The NYSNA raises unfounded concerns about the standards that hospital administrators will apply to this expansion. They seek to undermine the clinical acumen of paramedics to protect their current area of practice in the community and in non-emergent prehospital settings. Instead, we suggest that the expanded role of EMS workers has improved healthcare and will work to address the burden of short staffing and the hazards that creates.
4. The proposed budget language expands the settings and tasks that may be assumed by EMTs and paramedics. It sets the framework for the DOH to oversee the use of EMS in New York, which would ensure that EMS providers can be more successfully integrated into the changing healthcare landscape.
The new language must include specific criteria to expand the practice of paramedicine and allow better codified integration into the healthcare system. NYSNA seems to envision an RN or NP at every single nexus of healthcare at a time when we are short-staffed in all healthcare specialties, and have become reliant on the flexibility that EMS brings to the healthcare system. NYSNA is using the language of patient advocacy to foster a more expensive and often unnecessary provider level in disparate parts of the health sector. Utilizing EMTs and paramedics in the hospital, for community paramedicine, flight medicine, and critical care transfers does not decrease the quality of care patients receive nor does it infringe on the work of nurses. In fact, the increased utilization of EMS in the emergency department would allow for nurses overburdened with unfair staffing ratios and poor working conditions to deliver improved care.
Allowing paramedics to assist in the ED with triage, IV placement, EKG application and interpretation, intubation, and resuscitation would not replace the registered nurse, it would improve the scope of care, quality of life and patient satisfaction throughout our combined patient populations. What NYSNA fails to realize is the unique role EMS can play in improving the quality of overall patient care. Allowing clients to receive proper teaching, planning and hands-on care is how our health system should function.

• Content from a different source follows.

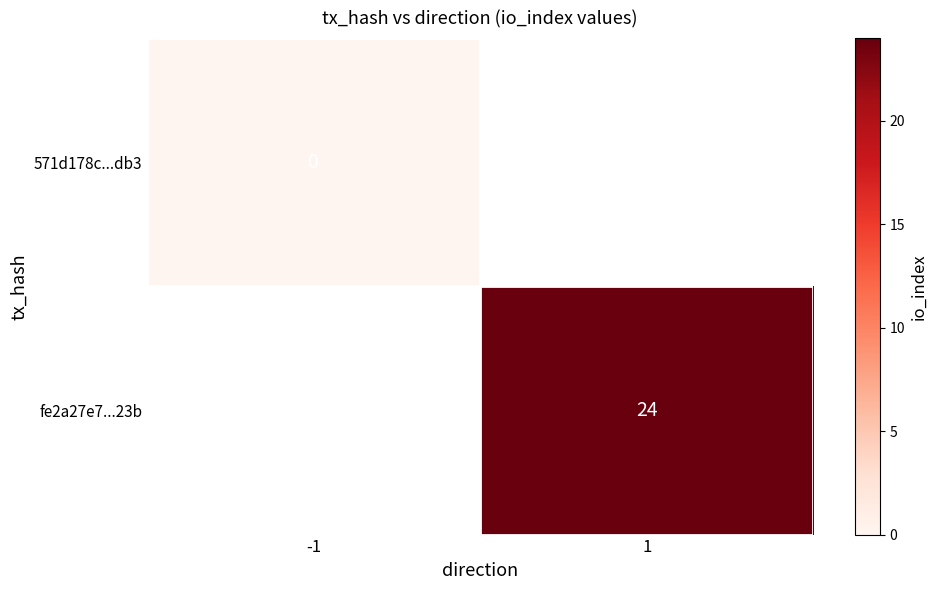

Which has a higher value, -1 or 1?

1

5. EMSPAC and other EMS organizations must be consulted in the drafting of new regulations that affect the EMTs and paramedics. As currently drafted, the proposed legislation requires only that the DOH “consult with appropriate stakeholders.”
Paramedicine, now approximately 50 years old, is rapidly expanding nationwide. We are aware that hospital systems may try to use this information to hamstring nurses and their unions, however instead of exclusionary tactics, we feel interest groups such as NYSNA should be included in the continued development of EMS from field transport only into the hospital and other locales. A collaboration between stakeholders, like the NYSNA and EMSPAC, would lead to an improved healthcare system with well-paid nurses and safe patient staffing ratios and an improved patient experience. Nurses and paramedics need to be at the table together as legislators while bureaucrats in Albany determine the future of healthcare in New York.
6. Conclusion
EMSPAC and its allies support the proposed legislation in its current form and hope to see future NYSNA collaboration with their EMS colleagues. Together we can create a healthier society as a unified healthcare system that improves the quality of patient care across New York.